[Material provided]
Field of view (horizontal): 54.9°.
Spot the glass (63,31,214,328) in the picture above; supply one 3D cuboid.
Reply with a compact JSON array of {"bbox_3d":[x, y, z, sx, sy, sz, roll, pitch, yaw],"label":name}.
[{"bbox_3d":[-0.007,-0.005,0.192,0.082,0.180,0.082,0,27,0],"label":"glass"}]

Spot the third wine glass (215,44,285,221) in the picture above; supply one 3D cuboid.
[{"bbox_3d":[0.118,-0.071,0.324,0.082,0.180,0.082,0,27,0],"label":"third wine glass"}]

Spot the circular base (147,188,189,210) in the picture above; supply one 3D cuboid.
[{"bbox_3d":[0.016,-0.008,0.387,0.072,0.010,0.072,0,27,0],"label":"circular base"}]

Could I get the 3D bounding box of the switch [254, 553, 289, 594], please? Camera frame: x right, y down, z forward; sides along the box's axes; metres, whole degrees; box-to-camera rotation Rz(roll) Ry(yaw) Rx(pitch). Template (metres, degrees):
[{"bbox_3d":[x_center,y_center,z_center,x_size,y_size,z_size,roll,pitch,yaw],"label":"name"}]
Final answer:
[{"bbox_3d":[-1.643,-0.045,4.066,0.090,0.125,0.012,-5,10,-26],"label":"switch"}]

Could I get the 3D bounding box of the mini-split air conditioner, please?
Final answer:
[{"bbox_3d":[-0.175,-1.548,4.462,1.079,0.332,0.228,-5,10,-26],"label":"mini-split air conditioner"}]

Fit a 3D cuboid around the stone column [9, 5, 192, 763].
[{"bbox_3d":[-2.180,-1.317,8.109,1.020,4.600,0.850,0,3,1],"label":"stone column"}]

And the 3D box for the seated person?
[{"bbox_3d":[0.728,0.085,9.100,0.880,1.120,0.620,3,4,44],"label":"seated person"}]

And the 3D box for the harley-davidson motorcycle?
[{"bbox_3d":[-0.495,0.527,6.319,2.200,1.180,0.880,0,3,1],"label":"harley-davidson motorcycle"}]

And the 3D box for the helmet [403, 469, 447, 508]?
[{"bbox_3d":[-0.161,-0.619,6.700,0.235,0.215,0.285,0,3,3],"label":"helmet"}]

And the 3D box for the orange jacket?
[/Material provided]
■ **Activity**
Retype the entries from the line containing "And the 3D box for the helmet" through the last line of the entries, character for character.

■ **Output for this exercise**
And the 3D box for the helmet [403, 469, 447, 508]?
[{"bbox_3d":[-0.161,-0.619,6.700,0.235,0.215,0.285,0,3,3],"label":"helmet"}]

And the 3D box for the orange jacket?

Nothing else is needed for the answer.